Osborne and Cable stack tribunal odds against workers
George Osborne announced at the Conservative Party Conference that from April 2012 workers will have to be employed for two years instead of one year to qualify for unfair dismissal protection.
21 November 2011
Claimants will also have to pay a fee to lodge a tribunal claim and a further fee if the case goes to an employment tribunal hearing. These fees will only be returned if the claimant ultimately wins.
According to Vince Cable these changes are necessary because “businesses tell us that unfair dismissal rules are a major barrier to taking on more people.”
The statistics indeed show that the employment tribunals dealt with 49,600 unfair dismissal claims last year. But behind the headline figure, the statistics also show that 12,300 of these complaints were withdrawn by the claimant, 6,800 were struck out by the tribunals (in most cases without a hearing), and that a further 20,500 reached a conciliated settlement.
That left only 10,300 cases that actually went to a full tribunal hearing, of which the tribunals dismissed 6,100 complaints. This means that a mere 4,200 were successful. That is to say, less than 10% of unfair dismissal claims led to a finding of unfair dismissal. And of these 4,200 successful cases, compensation was awarded in only 2,608 of them, that is to say in about 5% of all claims.

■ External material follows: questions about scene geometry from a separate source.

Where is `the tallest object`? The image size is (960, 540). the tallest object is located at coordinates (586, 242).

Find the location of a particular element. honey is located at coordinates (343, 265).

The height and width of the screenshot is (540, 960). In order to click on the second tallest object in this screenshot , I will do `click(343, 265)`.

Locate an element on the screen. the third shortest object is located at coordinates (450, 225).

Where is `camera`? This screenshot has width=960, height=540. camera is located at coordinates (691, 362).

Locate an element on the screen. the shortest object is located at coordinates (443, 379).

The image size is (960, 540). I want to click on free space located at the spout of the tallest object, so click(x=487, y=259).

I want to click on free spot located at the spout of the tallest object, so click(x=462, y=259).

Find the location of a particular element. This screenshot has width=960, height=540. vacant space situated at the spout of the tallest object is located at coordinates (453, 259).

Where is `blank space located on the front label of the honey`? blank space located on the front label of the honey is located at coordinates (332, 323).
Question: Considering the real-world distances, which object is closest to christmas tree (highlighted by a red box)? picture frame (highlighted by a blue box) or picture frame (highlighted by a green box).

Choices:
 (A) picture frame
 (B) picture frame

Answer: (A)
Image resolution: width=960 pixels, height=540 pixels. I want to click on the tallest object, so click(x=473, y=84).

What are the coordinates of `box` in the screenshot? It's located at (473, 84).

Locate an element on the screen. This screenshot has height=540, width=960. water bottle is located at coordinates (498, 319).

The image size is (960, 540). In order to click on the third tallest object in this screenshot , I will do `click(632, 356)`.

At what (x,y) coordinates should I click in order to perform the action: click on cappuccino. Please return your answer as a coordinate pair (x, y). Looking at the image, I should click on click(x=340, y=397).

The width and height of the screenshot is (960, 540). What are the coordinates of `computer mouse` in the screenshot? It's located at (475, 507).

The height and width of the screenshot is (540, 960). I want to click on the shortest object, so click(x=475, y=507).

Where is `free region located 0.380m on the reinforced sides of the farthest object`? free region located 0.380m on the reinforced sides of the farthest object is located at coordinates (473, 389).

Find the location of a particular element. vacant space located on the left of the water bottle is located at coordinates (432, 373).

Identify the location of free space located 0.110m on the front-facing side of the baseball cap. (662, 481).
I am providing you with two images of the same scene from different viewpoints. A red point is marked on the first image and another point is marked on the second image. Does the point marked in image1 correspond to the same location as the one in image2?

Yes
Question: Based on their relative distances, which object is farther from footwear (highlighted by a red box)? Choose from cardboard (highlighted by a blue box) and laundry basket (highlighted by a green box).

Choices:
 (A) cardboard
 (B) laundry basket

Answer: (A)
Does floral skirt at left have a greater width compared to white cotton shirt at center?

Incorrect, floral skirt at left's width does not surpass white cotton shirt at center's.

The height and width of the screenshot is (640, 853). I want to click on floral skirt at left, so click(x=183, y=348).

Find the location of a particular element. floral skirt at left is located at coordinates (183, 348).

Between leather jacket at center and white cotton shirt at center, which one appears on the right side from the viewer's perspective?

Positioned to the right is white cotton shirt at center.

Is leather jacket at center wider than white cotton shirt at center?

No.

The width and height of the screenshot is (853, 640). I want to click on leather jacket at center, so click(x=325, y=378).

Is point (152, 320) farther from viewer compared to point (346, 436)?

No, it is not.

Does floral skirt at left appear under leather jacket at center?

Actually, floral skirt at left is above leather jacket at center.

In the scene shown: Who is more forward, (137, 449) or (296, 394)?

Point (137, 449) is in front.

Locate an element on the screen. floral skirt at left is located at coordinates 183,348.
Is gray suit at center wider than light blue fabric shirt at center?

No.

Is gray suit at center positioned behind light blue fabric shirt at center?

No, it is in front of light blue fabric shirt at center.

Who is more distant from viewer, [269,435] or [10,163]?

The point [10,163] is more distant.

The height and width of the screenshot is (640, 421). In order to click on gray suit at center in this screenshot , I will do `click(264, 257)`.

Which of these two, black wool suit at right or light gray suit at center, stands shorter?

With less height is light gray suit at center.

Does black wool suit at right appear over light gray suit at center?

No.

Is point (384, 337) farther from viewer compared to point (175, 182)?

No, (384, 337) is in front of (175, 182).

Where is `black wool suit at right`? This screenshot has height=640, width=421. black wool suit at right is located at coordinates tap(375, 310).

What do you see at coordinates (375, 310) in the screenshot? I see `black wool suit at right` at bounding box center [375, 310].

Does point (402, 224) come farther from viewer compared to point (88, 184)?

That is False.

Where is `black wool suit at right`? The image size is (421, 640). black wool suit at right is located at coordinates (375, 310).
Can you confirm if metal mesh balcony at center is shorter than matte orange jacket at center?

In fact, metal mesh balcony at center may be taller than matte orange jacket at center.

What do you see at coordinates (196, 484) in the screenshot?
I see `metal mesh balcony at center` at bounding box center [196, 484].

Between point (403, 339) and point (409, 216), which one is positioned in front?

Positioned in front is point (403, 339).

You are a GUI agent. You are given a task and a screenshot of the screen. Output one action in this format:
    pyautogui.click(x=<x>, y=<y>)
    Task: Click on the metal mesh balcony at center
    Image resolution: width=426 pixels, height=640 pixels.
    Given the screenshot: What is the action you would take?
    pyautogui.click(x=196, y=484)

If the rate of success of unfair dismissal claims seems an unlikely explanation for the burden of which employers complain to George Osborne and Vince Cable, perhaps the level of compensation is the problem. But here too the Ministry of Justice tells us that the median award of unfair dismissal compensation was the princely sum of £4,591.
Can this rate of failure and the modest level of compensation awarded really cause employers not to employ the workers they need? Or is it the case that business is simply crying wolf? Perhaps the explanation is the fear of the primary remedy for unfair dismissal, said by the statute to be an order for reinstatement or re-engagement of a worker who is unfairly dismissed.
It is true that the number of reinstatement and re-engagement orders has increased sharply, by a mighty 33% in the last year. However, the actual figures take some of the wind out of that achievement, for the increase was from a mere SIX such orders made last year to only EIGHT this year. Very few - if any – unfairly dismissed workers get their jobs back.
It does not require a very sophisticated mathematician to work out that in round terms only 1 in 500 successful cases result in a reinstatement or re-engagement order (0.19%), or about one in five thousand of all the unfair dismissal claims lodged. This surely cannot be the problem, particularly as it is also the case that the employer cannot be required to comply with a reinstatement or re-engagement order.
Quite what rational justification there is for the government’s proposed changes is thus difficult to fathom. If it is genuinely the case that employers are concerned about unfair dismissal law as a barrier to recruitment, Messrs Osborne and Cable would have been better advised to distribute copies of the statistics rather than to change the law.
For while it is true that the increase in the qualifying period for unfair dismissal from one to two years is estimated to remove unfair dismissal rights from about three million workers, this will avoid only 2,000 claims annually, of which (on the basis of current statistics) only about 100 workers would be likely to recover modest compensation.
But if the extension of the qualifying period is disproportionate, the introduction of fees for the often low paid workers who use the unfair dismissal regime seems deliberately to discourage. In addition to the initial stake of between £150-250 to lodge the claim, applicants will have to stake a further £1,000 if the case goes to a hearing, with less than a one in three chance of recovering compensation.
The odds against the claimant are grim. To recover these fees, he or she must win. But only 40% of claims that stay in this long are likely to succeed, which means that 60% will suffer a serious financial penalty for seeking access to justice. It is hard to see that any more than a trickle of unfair dismissal claims will, after April 2012, reach the tribunals, with claimants being forced to under - settle good claims, or to give up.
Yet the truth is that unfair dismissal law does not impose undue burdens on business. Rather, it offers minimal protection for workers: too many are excluded from the legislation; it is too easy for an employer to justify a dismissal as not being ‘unreasonable’; and the remedies for those who are dismissed remain wholly inadequate.
While we can understand where George Osborne is coming from, it is to these real concerns that we might have expected Vince Cable to have directed his attention. If the Liberal Democrats are unable to stand up to the Tory bullies on behalf of the most vulnerable and badly treated sections of the workforce, what purpose do they serve in government?